Conclusion troisième partie :
Du métier aux formes d'emploi…

Les déclarations des professions à l'état civil ou à l'agent recenseur sont rarement considérées comme une source fiable et précise 677 . En étudiant ce type de document, il faut se demander en quoi la profession est un élément important de l'identification légale de l'individu 678 . Le cas des femmes d'Alcântara de la première moitié du XXe siècle est paradigmatique. Leur situation professionnelle constitue une donnée insignifiante. Elles sont enfermées dans le statut de doméstica, sans nul doute factice pour la plupart d'entre elles. Ces pratiques ne sont pas cependant réservées à l'identification des professions féminines : souvenons-nous des« operários" (ouvriers) qui fréquentaient les cours du soir de la Promotora en 1913 et 1914. Déjà, on avait relevé, dans un tout autre contexte administratif et à propos de déclarations masculines cette fois, ce procédé qui consiste à simplifier à l'extrême les vécus professionnels individuels, forcément très diversifiés dans un milieu comme Alcântara, par l'emploi stéréotypé d'un nombre limité de catégories. Doméstica d'un coté, operário de l'autre, deux modes d'inscription qui font état non pas d'un statut social ou professionnel mais, indirectement, d'un travail de mémoire. La connaissance fine des différentes étapes de ce processus nous renseignerait éventuellement sur le milieu social d'Alcântara. Cependant, ce n'est pas seulement la mémoire locale qui affleure dans les registres de l'état civil. Les facteurs exogènes ont une influence décisive et sans doute en constante augmentation au fur et à mesure que se perfectionne et s'uniformise l'encadrement administratif de l'enregistrement des naissances sur le territoire portugais 679 .

Les déclarations masculines sont cependant suffisamment diversifiées pour qu'on puisse envisager un autre niveau de lecture des données. Mais cette lecture ne peut se faire à une échelle individuelle. Il ne s'agit pas de repérer les statuts professionnels d'individus isolés. Les obstacles à cette approche seraient en effet multiples. Les déclarations à l'état civil sont instables et imprécises. Elles se référent indistinctement aux taxinomies professionnelles internes au monde du travail, aux distinctions entre branches d'activité et aux oppositions entre statuts socioprofessionnels. C'est par la confrontation entre des déclarations interdépendantes, autour d'une même individu – les séquences de déclarations contrôlables –, ou à travers les liens père/parrain que nous espérons progresser.

L'analyse de quelques modes de définition des identités professionnelles nous donne un angle d'approche.
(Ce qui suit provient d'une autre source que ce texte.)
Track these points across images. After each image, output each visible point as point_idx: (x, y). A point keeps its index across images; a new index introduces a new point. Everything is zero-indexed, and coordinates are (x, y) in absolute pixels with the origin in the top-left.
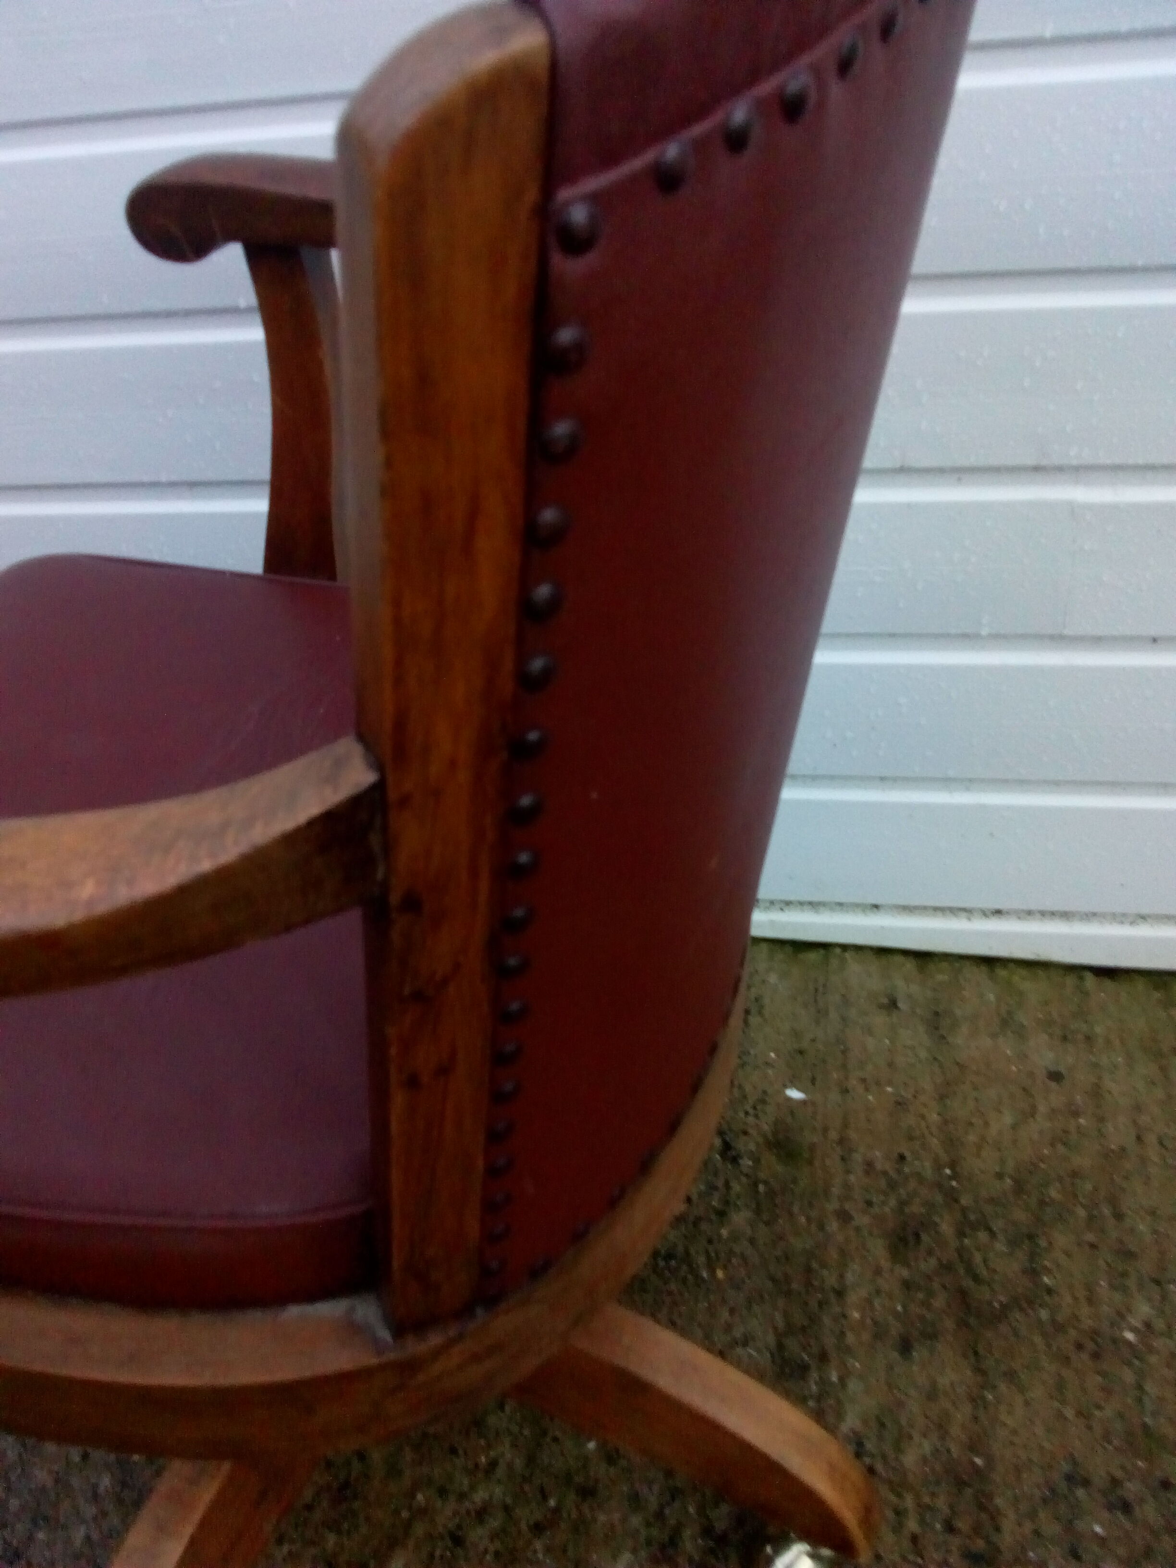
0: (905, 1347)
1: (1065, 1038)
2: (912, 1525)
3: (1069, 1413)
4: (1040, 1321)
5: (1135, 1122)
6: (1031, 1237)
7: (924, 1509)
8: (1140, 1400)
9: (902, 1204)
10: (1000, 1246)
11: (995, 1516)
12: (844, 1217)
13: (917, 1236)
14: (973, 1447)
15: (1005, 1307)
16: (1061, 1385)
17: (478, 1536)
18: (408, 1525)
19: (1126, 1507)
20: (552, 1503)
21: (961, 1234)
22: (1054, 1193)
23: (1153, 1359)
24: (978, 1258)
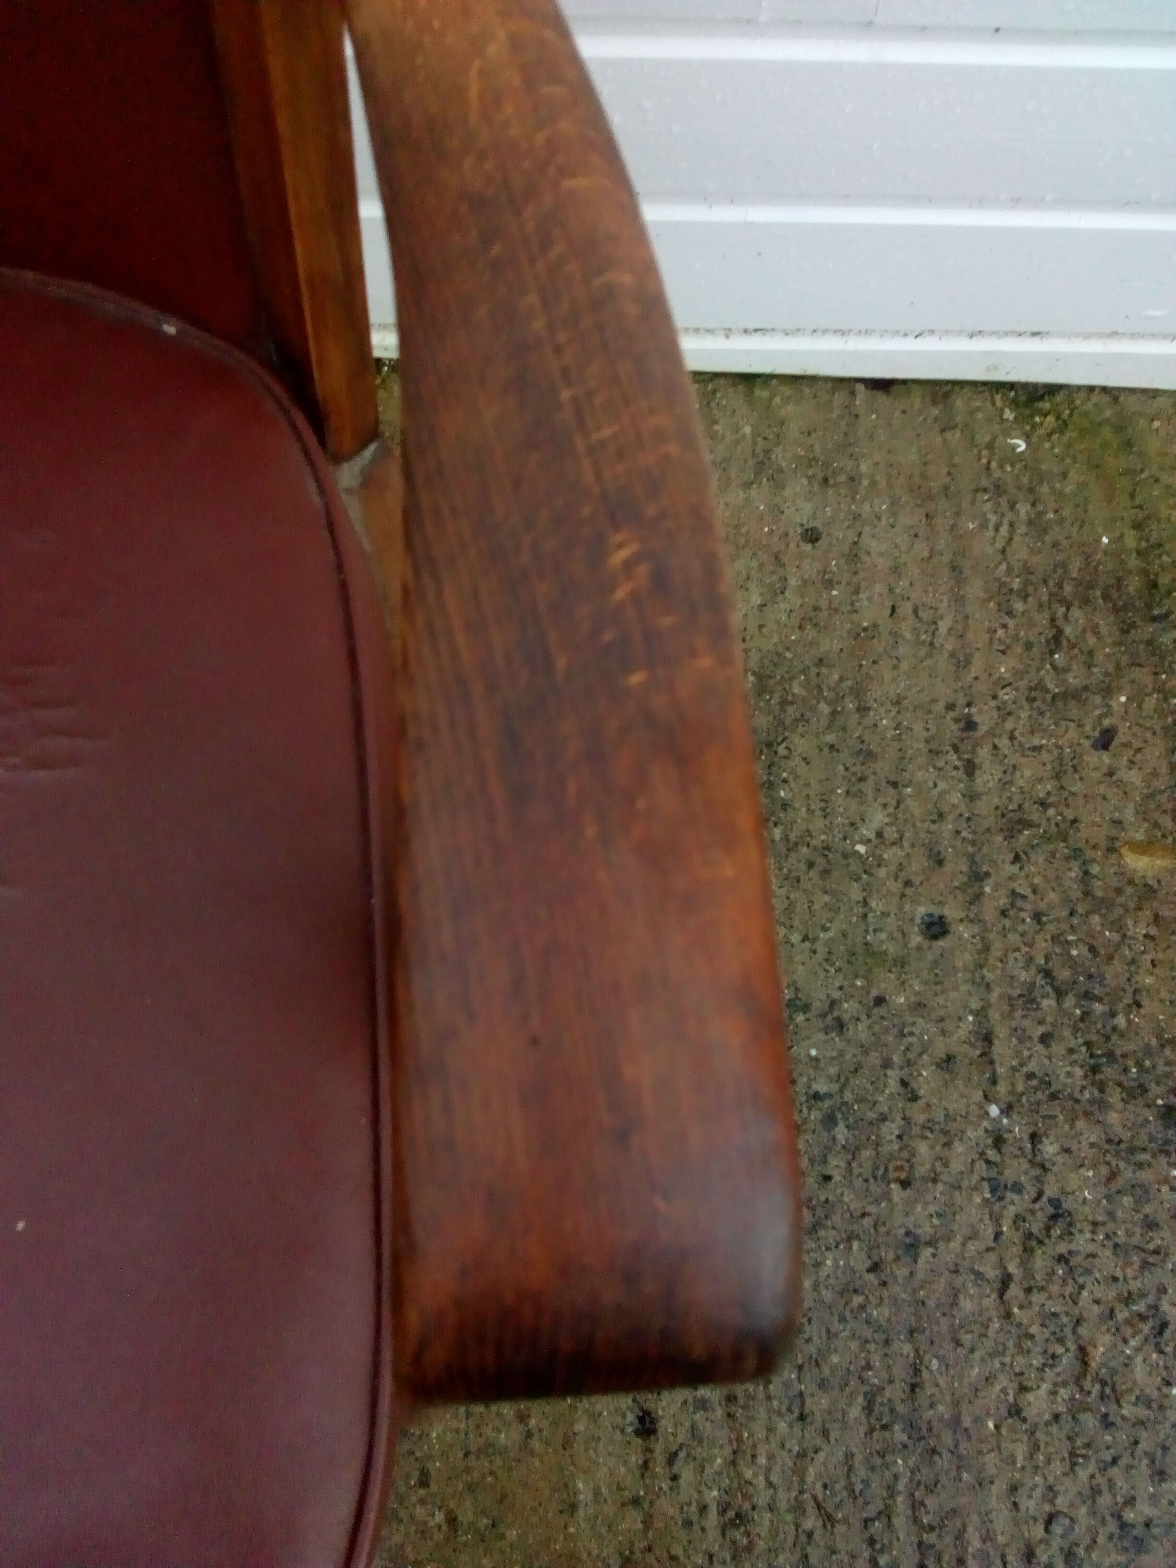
1: (825, 482)
4: (773, 842)
5: (891, 590)
6: (771, 746)
8: (865, 917)
19: (842, 1028)
22: (797, 687)
23: (882, 872)
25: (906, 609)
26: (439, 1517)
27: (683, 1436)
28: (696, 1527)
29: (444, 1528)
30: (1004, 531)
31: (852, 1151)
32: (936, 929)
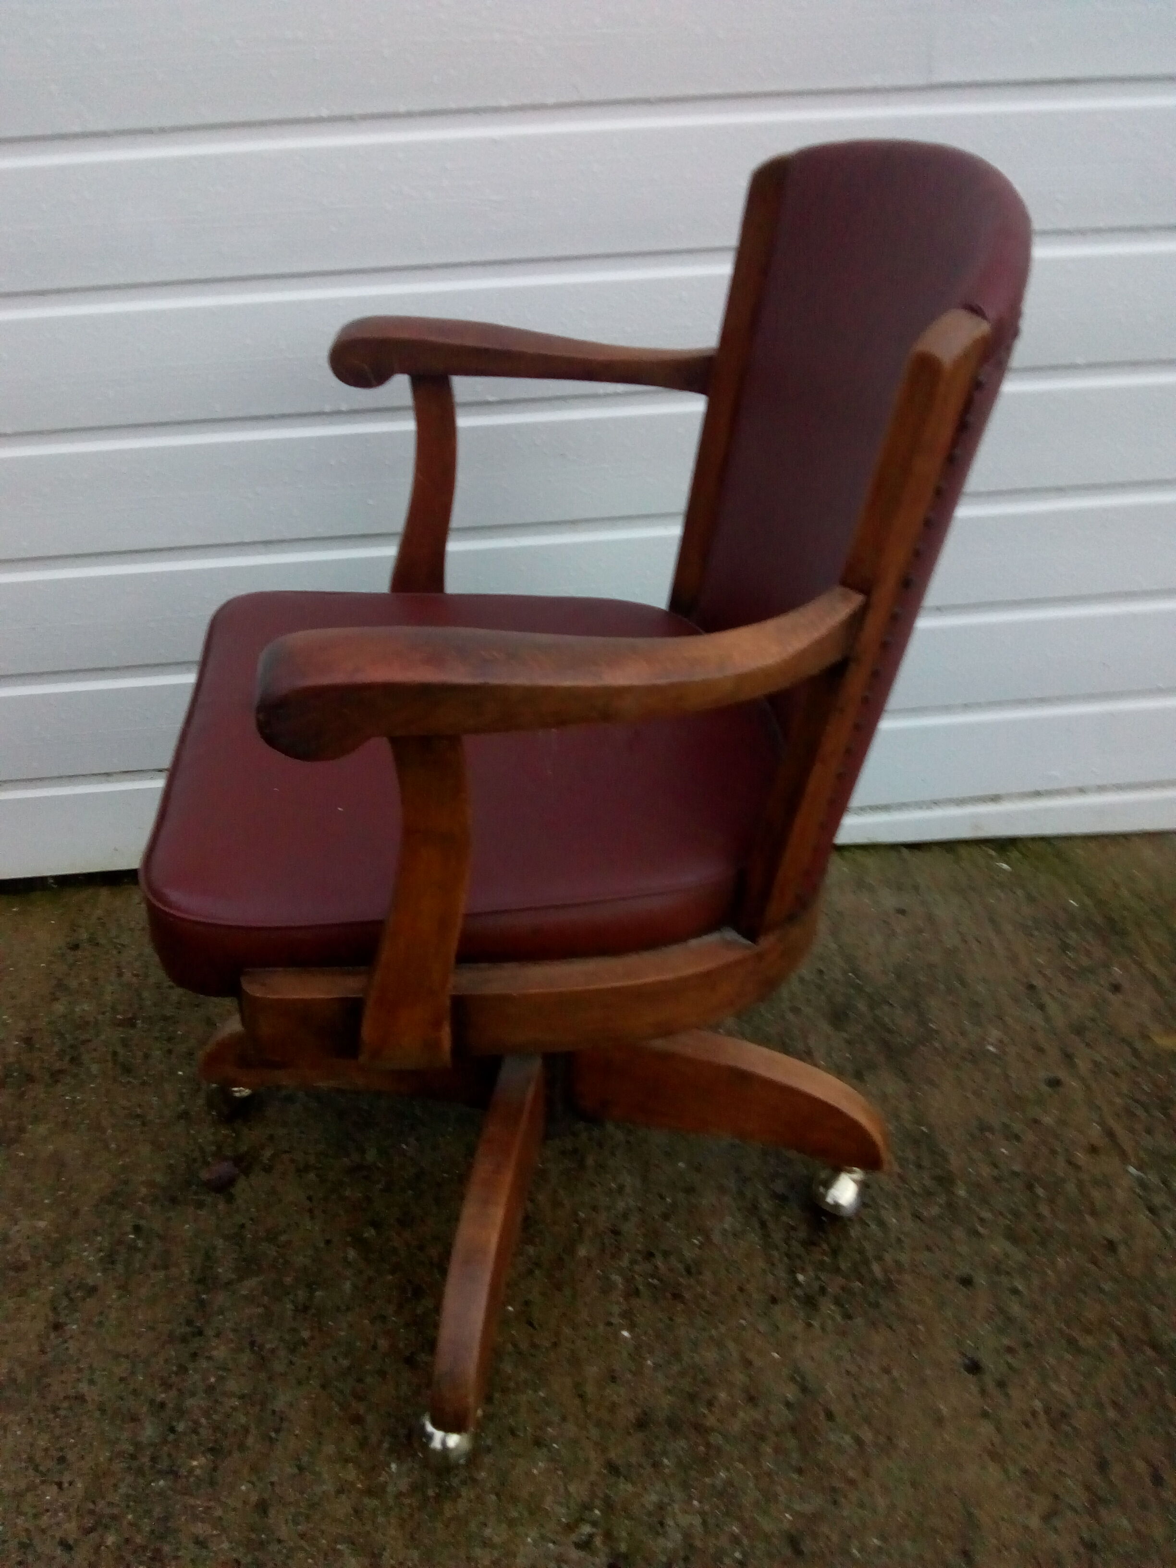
0: (860, 1074)
1: (899, 889)
3: (969, 1095)
4: (936, 1049)
5: (958, 932)
6: (916, 1004)
8: (1008, 1082)
9: (830, 997)
10: (899, 1011)
11: (944, 1157)
12: (796, 1010)
13: (845, 1014)
14: (918, 1122)
15: (912, 1044)
16: (960, 1081)
17: (629, 1228)
18: (580, 1230)
19: (1017, 1138)
20: (669, 1200)
21: (871, 1008)
22: (921, 978)
23: (1009, 1059)
24: (887, 1020)
25: (971, 939)
26: (848, 1439)
27: (1003, 1370)
28: (1033, 1426)
29: (854, 1445)
30: (1012, 901)
31: (1051, 1201)
32: (1055, 1083)
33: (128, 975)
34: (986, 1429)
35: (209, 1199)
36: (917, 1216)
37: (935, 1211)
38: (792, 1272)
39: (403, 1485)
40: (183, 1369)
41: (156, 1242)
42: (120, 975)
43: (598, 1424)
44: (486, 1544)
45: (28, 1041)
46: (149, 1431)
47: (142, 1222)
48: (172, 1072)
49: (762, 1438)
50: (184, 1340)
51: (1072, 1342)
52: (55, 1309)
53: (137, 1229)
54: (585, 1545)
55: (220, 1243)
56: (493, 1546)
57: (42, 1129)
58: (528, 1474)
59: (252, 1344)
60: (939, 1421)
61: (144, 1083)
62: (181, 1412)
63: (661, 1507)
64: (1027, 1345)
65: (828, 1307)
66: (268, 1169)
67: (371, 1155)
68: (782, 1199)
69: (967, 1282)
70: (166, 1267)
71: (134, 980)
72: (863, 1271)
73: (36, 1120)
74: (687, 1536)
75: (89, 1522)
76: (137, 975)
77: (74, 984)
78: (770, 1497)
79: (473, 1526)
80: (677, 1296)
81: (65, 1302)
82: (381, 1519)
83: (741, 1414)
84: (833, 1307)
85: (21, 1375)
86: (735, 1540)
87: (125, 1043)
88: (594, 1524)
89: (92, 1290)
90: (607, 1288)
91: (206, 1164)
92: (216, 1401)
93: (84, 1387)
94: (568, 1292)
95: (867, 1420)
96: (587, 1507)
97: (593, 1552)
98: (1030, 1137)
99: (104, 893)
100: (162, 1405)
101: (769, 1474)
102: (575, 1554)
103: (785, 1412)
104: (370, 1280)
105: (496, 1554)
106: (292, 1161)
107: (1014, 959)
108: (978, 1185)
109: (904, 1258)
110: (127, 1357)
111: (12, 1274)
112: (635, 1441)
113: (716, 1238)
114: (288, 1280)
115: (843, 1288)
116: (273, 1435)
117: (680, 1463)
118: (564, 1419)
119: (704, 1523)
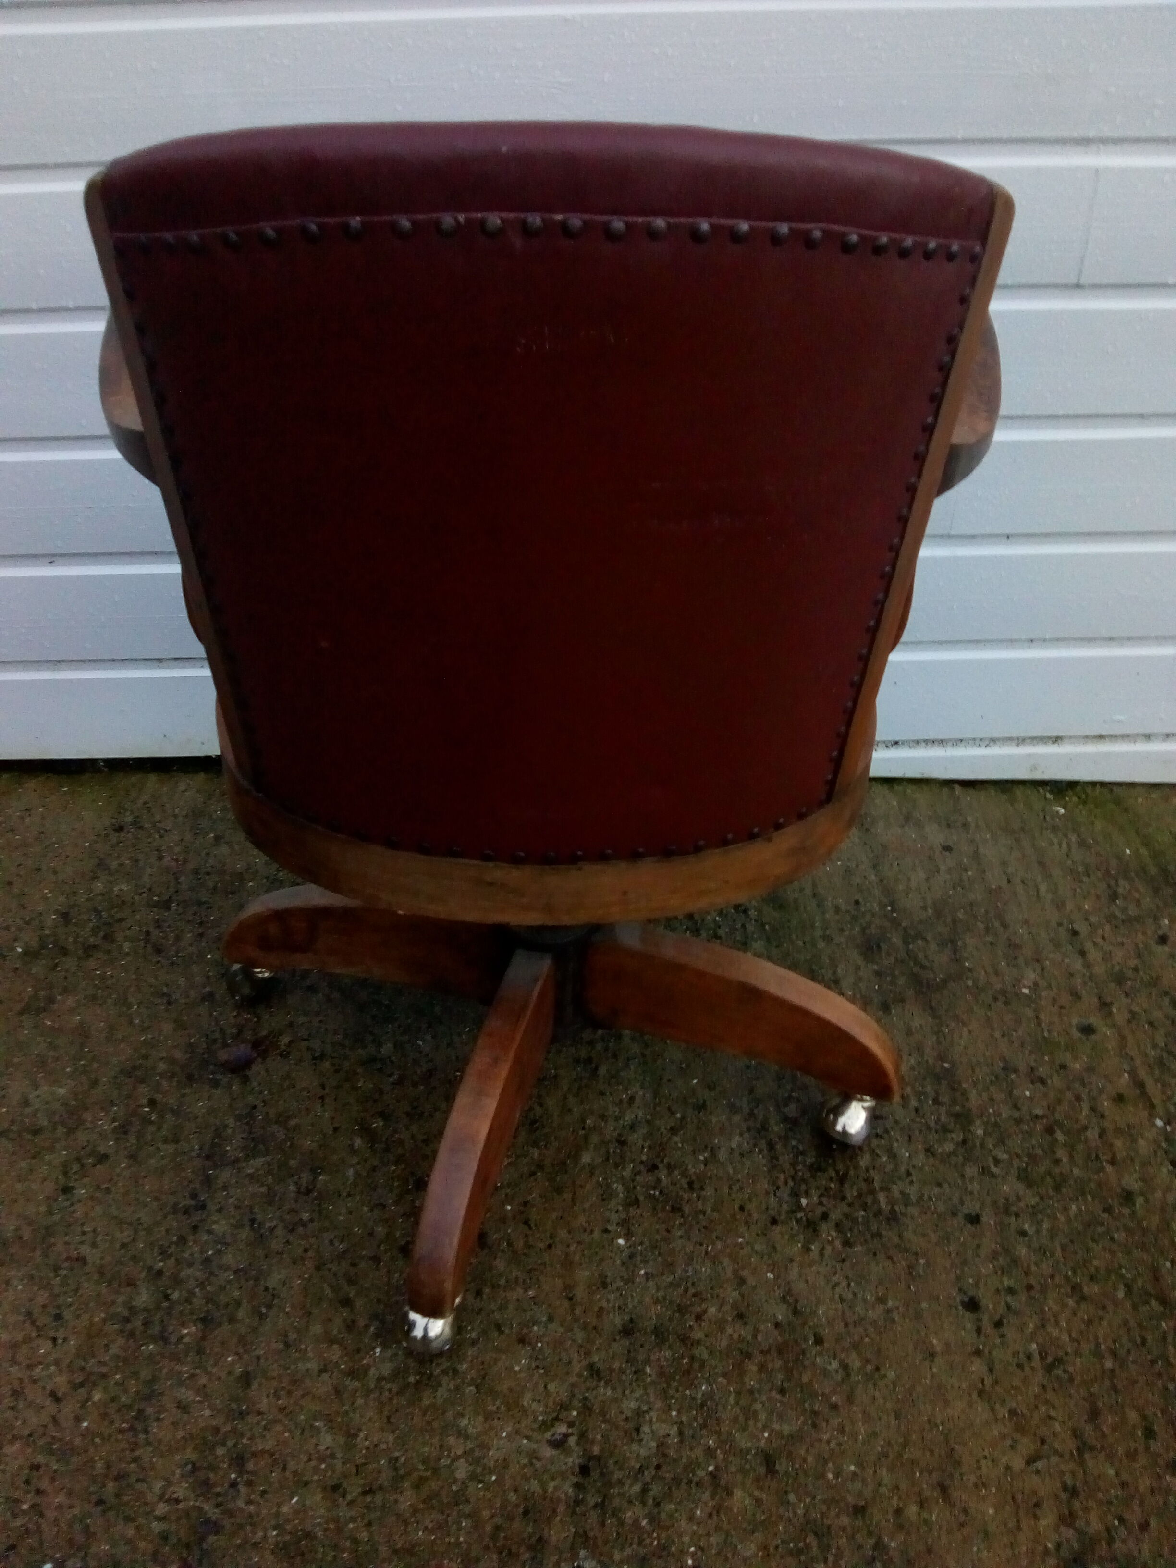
0: (886, 1007)
1: (949, 826)
2: (914, 1103)
4: (968, 987)
5: (1005, 873)
6: (953, 942)
7: (919, 1095)
8: (1039, 1024)
9: (863, 930)
10: (933, 946)
11: (964, 1093)
12: (828, 939)
13: (879, 947)
14: (941, 1058)
15: (944, 982)
16: (989, 1020)
17: (635, 1138)
18: (586, 1138)
19: (1042, 1081)
20: (678, 1115)
21: (906, 943)
22: (961, 915)
23: (1043, 1002)
24: (921, 956)
25: (1017, 880)
26: (835, 1365)
27: (1001, 1310)
28: (1027, 1369)
29: (840, 1371)
30: (1064, 846)
31: (1070, 1148)
32: (1088, 1030)
33: (167, 859)
34: (977, 1367)
35: (224, 1079)
36: (929, 1151)
37: (949, 1147)
38: (796, 1195)
39: (386, 1369)
40: (182, 1240)
41: (169, 1116)
42: (160, 858)
43: (585, 1327)
44: (463, 1434)
45: (65, 916)
46: (144, 1298)
47: (158, 1097)
48: (202, 955)
49: (749, 1356)
50: (186, 1212)
51: (1076, 1288)
52: (65, 1173)
53: (152, 1103)
54: (559, 1444)
55: (231, 1122)
56: (467, 1437)
57: (71, 1001)
58: (510, 1369)
59: (253, 1221)
60: (932, 1356)
61: (173, 964)
62: (177, 1281)
63: (639, 1413)
64: (1029, 1287)
65: (827, 1231)
66: (285, 1055)
67: (387, 1048)
68: (792, 1123)
69: (974, 1219)
70: (176, 1141)
71: (173, 864)
72: (869, 1200)
73: (65, 991)
74: (661, 1445)
75: (79, 1378)
76: (177, 860)
77: (114, 865)
78: (749, 1414)
79: (450, 1414)
80: (676, 1209)
81: (76, 1167)
82: (360, 1402)
83: (730, 1331)
84: (834, 1234)
85: (27, 1235)
86: (710, 1453)
87: (158, 924)
88: (571, 1425)
89: (103, 1158)
90: (607, 1195)
91: (225, 1045)
92: (212, 1273)
93: (85, 1250)
94: (567, 1196)
95: (856, 1346)
96: (564, 1407)
97: (568, 1452)
98: (1056, 1081)
99: (152, 780)
100: (160, 1273)
101: (751, 1392)
102: (548, 1452)
103: (776, 1332)
104: (374, 1169)
105: (470, 1445)
106: (308, 1048)
107: (1060, 905)
108: (996, 1125)
109: (913, 1191)
110: (130, 1224)
111: (29, 1137)
112: (620, 1346)
113: (722, 1155)
114: (292, 1163)
115: (846, 1216)
116: (264, 1310)
117: (661, 1373)
118: (551, 1319)
119: (681, 1433)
Notre bilan peut paraître maigre du point de vue de l'histoire du salariat au Portugal. Beaucoup de questions ont été laissées en suspens. Mais nous savions que notre apport ne devait pas être jugé à l'aune de cette problématique. Si nous nous étions contentés de la bibliographie disponible, nous aurions sûrement eu tendance à surévaluer l'importance des métiers comme forme traditionnelle de définition des positions sociales dans les milieux populaires lisboètes. La suite de notre étude aurait alors consisté essentiellement à tenter de rechercher les traces de ces solidarités de métier dans les relations interindividuelles observables chez les habitants de la Rua da Cruz et de la Rua Feliciano de Sousa. Au lieu de cela, nous sommes parvenus à élaborer une grille de lecture plus complexe qui peut être appliquée à l'examen des comportements relationnels. La mention de l'employeur, qu'il soit public – l'État ou la ville de Lisbonne – ou privé, apparaissait à première vue comme une information secondaire car plutôt rare. Elle revêt désormais un caractère beaucoup plus fondamental.

Notes
677.

À en juger d'après les pages consacrées à la critique de la source dans des études aussi diverses comme : O. Zeller, Les recensements lyonnais..., op. cit. ; J. Dûpaquier et D. Kessler (dir.), La société française au XX e siècle, op. cit. ; Jean-Luc Pinol, Les mobilités de la grande ville, op. cit.

678.

Des questions abordées dans : Gérard Noiriel, «Surveiller les déplacements ou identifier les personnes ? Contribution à l'histoire du passeport en France de la Ie à la IIIe République", dans Genèses, nº30, mars 1998, pp. 77-100.

679.

Les fichiers de la Promotora sont d'une nature différente. L'influence du milieu local y est plus nette.